American Medical News

 
BUSINESS

News in brief - Dec. 24/31, 2001


HMOs post losses in Texas, North Carolina - Principal sells its share in Coventry - Oxford settles with Caremark

HMOs post losses in Texas, North Carolina

Third quarter results are starting to roll in at state insurance departments with Texas and North Carolina showing losses for HMOs.

In Texas, HMOs lost $207 million during the third quarter, according to the Texas Dept. of Insurance. Of the 39 HMOs operating in the state, 11 saw a profit during the quarter. Projected losses for 2001 are expected to exceed $500 million. In 2000, HMOs lost $562.2 million.

In related news, the Texas Managed Care Review said HMO enrollment for the state fell 224,000 members or 5.7% for the first half of the year.

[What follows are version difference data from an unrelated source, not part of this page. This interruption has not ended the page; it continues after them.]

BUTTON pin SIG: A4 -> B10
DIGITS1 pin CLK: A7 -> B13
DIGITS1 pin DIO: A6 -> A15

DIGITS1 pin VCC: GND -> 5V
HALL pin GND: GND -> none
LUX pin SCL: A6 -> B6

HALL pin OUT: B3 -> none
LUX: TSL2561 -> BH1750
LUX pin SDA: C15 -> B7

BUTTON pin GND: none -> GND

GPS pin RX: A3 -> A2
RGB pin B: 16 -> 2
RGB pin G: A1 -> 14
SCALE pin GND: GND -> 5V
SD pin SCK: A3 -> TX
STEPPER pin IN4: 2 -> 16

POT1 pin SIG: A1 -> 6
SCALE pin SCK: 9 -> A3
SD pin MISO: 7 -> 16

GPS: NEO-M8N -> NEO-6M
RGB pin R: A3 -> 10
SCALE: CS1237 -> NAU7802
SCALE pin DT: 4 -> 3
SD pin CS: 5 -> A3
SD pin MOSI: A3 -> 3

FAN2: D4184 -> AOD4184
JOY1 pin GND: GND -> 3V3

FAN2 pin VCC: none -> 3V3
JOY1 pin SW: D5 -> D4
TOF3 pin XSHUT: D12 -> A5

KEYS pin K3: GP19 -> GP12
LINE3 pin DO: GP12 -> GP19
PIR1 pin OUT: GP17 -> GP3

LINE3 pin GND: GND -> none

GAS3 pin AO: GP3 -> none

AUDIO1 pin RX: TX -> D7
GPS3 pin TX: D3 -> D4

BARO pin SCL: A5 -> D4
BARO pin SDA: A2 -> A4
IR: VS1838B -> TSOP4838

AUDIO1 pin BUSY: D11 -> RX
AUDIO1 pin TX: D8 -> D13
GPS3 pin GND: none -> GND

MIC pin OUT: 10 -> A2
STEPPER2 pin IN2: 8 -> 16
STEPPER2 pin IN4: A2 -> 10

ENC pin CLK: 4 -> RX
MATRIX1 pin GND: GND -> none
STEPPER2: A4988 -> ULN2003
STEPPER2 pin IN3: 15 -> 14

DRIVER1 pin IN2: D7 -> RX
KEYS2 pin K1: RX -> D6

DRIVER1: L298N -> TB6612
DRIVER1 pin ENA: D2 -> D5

In North Carolina, more than half of the HMOs lost money in the third quarter, with 10 seeing losses, seven banking profits and four not providing state-specific data.

The Wellness Plan of North Carolina lost $12 million for the quarter on its HMO plans, CIGNA HealthCare lost $7 million and Blue Cross and Blue Shield of North Carolina lost $2 million. However, HMO losses were not an indication of the firms' overall financial strength, with some well in the black due to profitable PPOs.

Principal sells its share in Coventry

Principal Financial Group has agreed to sell its remaining stake of $15.2 million shares in Coventry Health Care common stock, which it acquired with the merger of Coventry and Principal Health Care in 1998.

Coventry will buy the stock for $175 million with money from senior notes and cash on hand. The deal is expected to be completed during the first quarter of 2002.

Principal previously sold 10 million shares of Coventry in May 2000.

Coventry Health Care provides managed health care services to 1.5 million people in about 15 states, primarily in the Midwest and Mid-Atlantic regions.

Oxford settles with Caremark

Oxford Health Plans paid $20 million to Caremark Rx Inc. to end its contract for mail-order prescription drug services with the company and will transfers the business to Merck-Medco as of Jan. 1, 2002.

Caremark accused Oxford of trying to back out of its five-year contract in October.

As part of the settlement, Caremark will continue to supply Oxford with specialty drugs through September 2004, the original end of the contract.